―――――ガチャ、バタン!!!



台所で隼人くんと向かい合って椅子に腰掛けていると廊下の奥から荒々しい音が聞こえてきて驚いた。ビクリと肩を上げ、ガラス張りのドアの方へと視線を投げるあたしの向かいで。



「優ちん達帰ってきたのかな?」



あたしの作ったオムライスを笑顔で頬張りながら隼人くんが小首を傾げた。ちょんまげにしていた前髪がふにゃん、傾げた方向へと垂れる。それがまた何とも可愛い。



「え…でも帰りは夕方って言ってたけどなあ。」



頬杖をつきながらも自然とふにゃり、表情が緩む。あー癒し、何て可愛い男の子。もうその小首を傾げた姿もきょとんとした表情も何から何まで癒しっす。そんな事を思っていると。



――――――――ガシャン!!



ガラスが割れるんじゃないかと思うほどの勢いで優と翼がまず部屋の中へと飛び込んできた。その後を追うようにダラダラと現れた空は何故かあたしを見つめ「っち」舌打ち。なんなんすか。



「隼人!!」



昨日ぶりの眩しい金髪があたしの目の前を横切り隼人くんに駆け寄る。翼は隼人くんに駆け寄るとあたしから引き離すように椅子から引っ張り自分の後ろに隠してる。

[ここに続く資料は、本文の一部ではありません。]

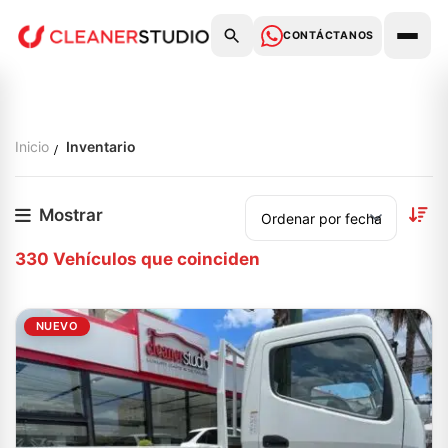
CONTÁCTANOS
Inicio
Inventario
Mostrar
330
Vehículos que coinciden
NUEVO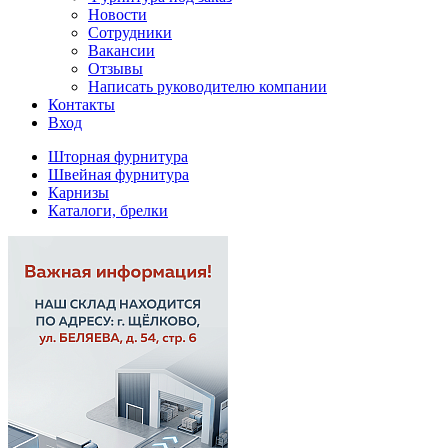
Новости
Сотрудники
Вакансии
Отзывы
Написать руководителю компании
Контакты
Вход
Шторная фурнитура
Швейная фурнитура
Карнизы
Каталоги, брелки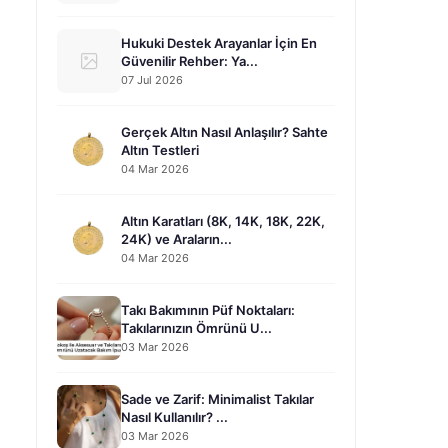
Hukuki Destek Arayanlar İçin En
Güvenilir Rehber: Ya...
07 Jul 2026
Gerçek Altın Nasıl Anlaşılır? Sahte
Altın Testleri
04 Mar 2026
Altın Karatları (8K, 14K, 18K, 22K,
24K) ve Araların...
04 Mar 2026
Takı Bakımının Püf Noktaları:
Takılarınızın Ömrünü U...
03 Mar 2026
Sade ve Zarif: Minimalist Takılar
Nasıl Kullanılır? ...
03 Mar 2026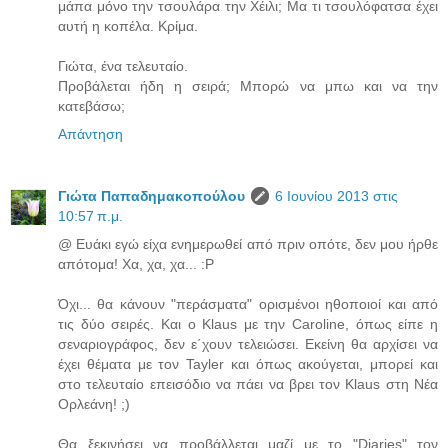
μάπα μόνο την τσουλάρα την Χέιλι; Μα τι τσουλόφατσα έχει
αυτή η κοπέλα. Κρίμα.
Γιώτα, ένα τελευταίο.
Προβάλεται ήδη η σειρά; Μπορώ να μπω και να την
κατεβάσω;
Απάντηση
Γιώτα Παπαδημακοπούλου
6 Ιουνίου 2013 στις
10:57 π.μ.
@ Ευάκι εγώ είχα ενημερωθεί από πριν οπότε, δεν μου ήρθε
απότομα! Χα, χα, χα... :P
Όχι... θα κάνουν "περάσματα" ορισμένοι ηθοποιοί και από
τις δύο σειρές. Και ο Klaus με την Caroline, όπως είπε η
σεναριογράφος, δεν ε΄χουν τελειώσει. Εκείνη θα αρχίσει να
έχει θέματα με τον Tayler και όπως ακούγεται, μπορεί και
στο τελευταίο επεισόδιο να πάει να βρει τον Klaus στη Νέα
Ορλεάνη! ;)
Θα ξεκινήσει να προβάλλεται μαζί με το "Diaries" τον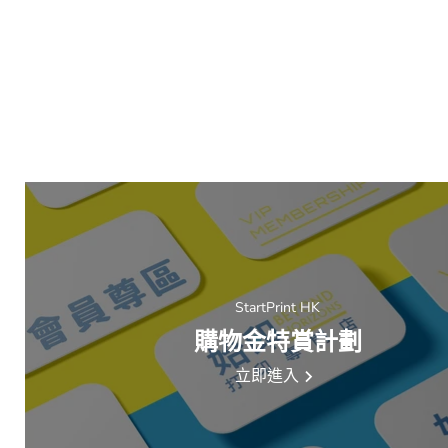
StartPrint HK
購物金特賞計劃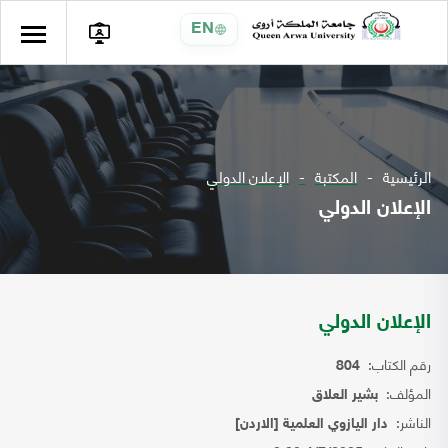
EN
الرئيسية
المكتبة
الإعلان الدولي
الإعلان الدولي
الإعلان الدولي
رقم الكتاب:
804
المؤلف:
بشير العلاق
الناشر:
دار اليازوي العلمية [الاردن]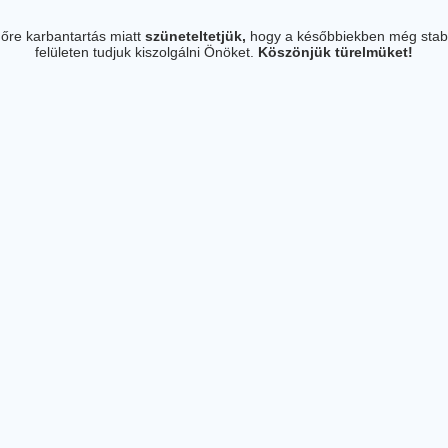
őre karbantartás miatt
szüneteltetjük,
hogy a későbbiekben még stab
felületen tudjuk kiszolgálni Önöket.
Köszönjük türelmüket!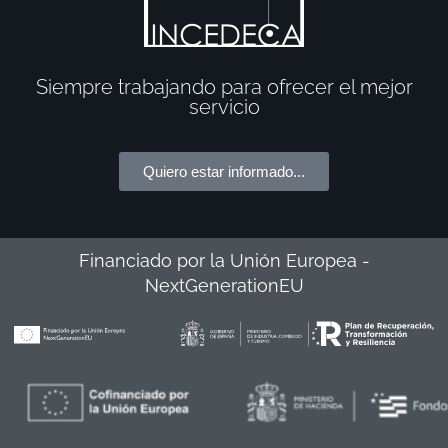
Siempre trabajando para ofrecer el mejor
servicio
Quiero estar informado...
Financiado por la Unión Europea -
NextGenerationEU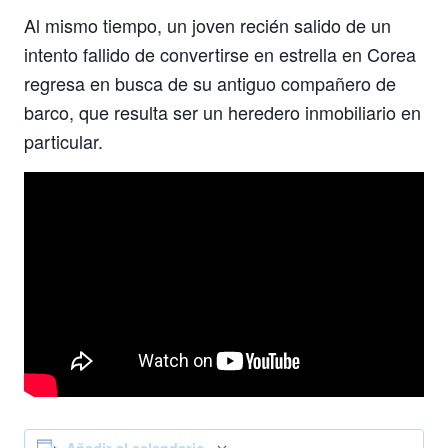
Al mismo tiempo, un joven recién salido de un
intento fallido de convertirse en estrella en Corea
regresa en busca de su antiguo compañero de
barco, que resulta ser un heredero inmobiliario en
particular.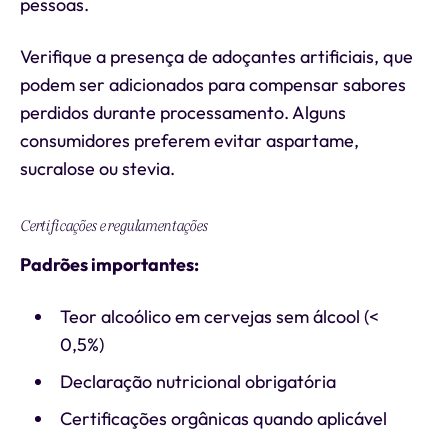
pessoas.
Verifique a presença de adoçantes artificiais, que
podem ser adicionados para compensar sabores
perdidos durante processamento. Alguns
consumidores preferem evitar aspartame,
sucralose ou stevia.
Certificações e regulamentações
Padrões importantes:
Teor alcoólico em cervejas sem álcool (<
0,5%)
Declaração nutricional obrigatória
Certificações orgânicas quando aplicável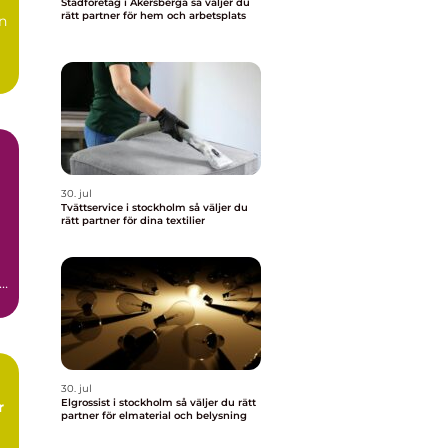
Städföretag i Åkersberga så väljer du
rätt partner för hem och arbetsplats
n
30. jul
Tvättservice i stockholm så väljer du
rätt partner för dina textilier
,
30. jul
Elgrossist i stockholm så väljer du rätt
partner för elmaterial och belysning
s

ああ。やっぱり翼も隼人くんの事情を知ってるんだ。でも何だかこれはこれでちょっとおかしくないか?まるであたしが今にも隼人くんを襲おうとしてたのを助けたみたいなね…



「隼人お前大丈夫なん?」



大慌てな翼よりも少しだけ落ち着いている様子の優が、肩で息をしながら翼の後ろの隼人くんを確認してる。覗き込むようにしながらも乱れたオレンジ色の髪をかきあげていた。



いったいどこから走ってきたんだろう。それに比べて兄貴の余裕な姿といったら。「やれやれー疲れたー」とか言ってますけどあなた全く疲れていませんよね?



たぶん隼人くんとあたしが鉢合わせる前にたどり着こうとしたのかな。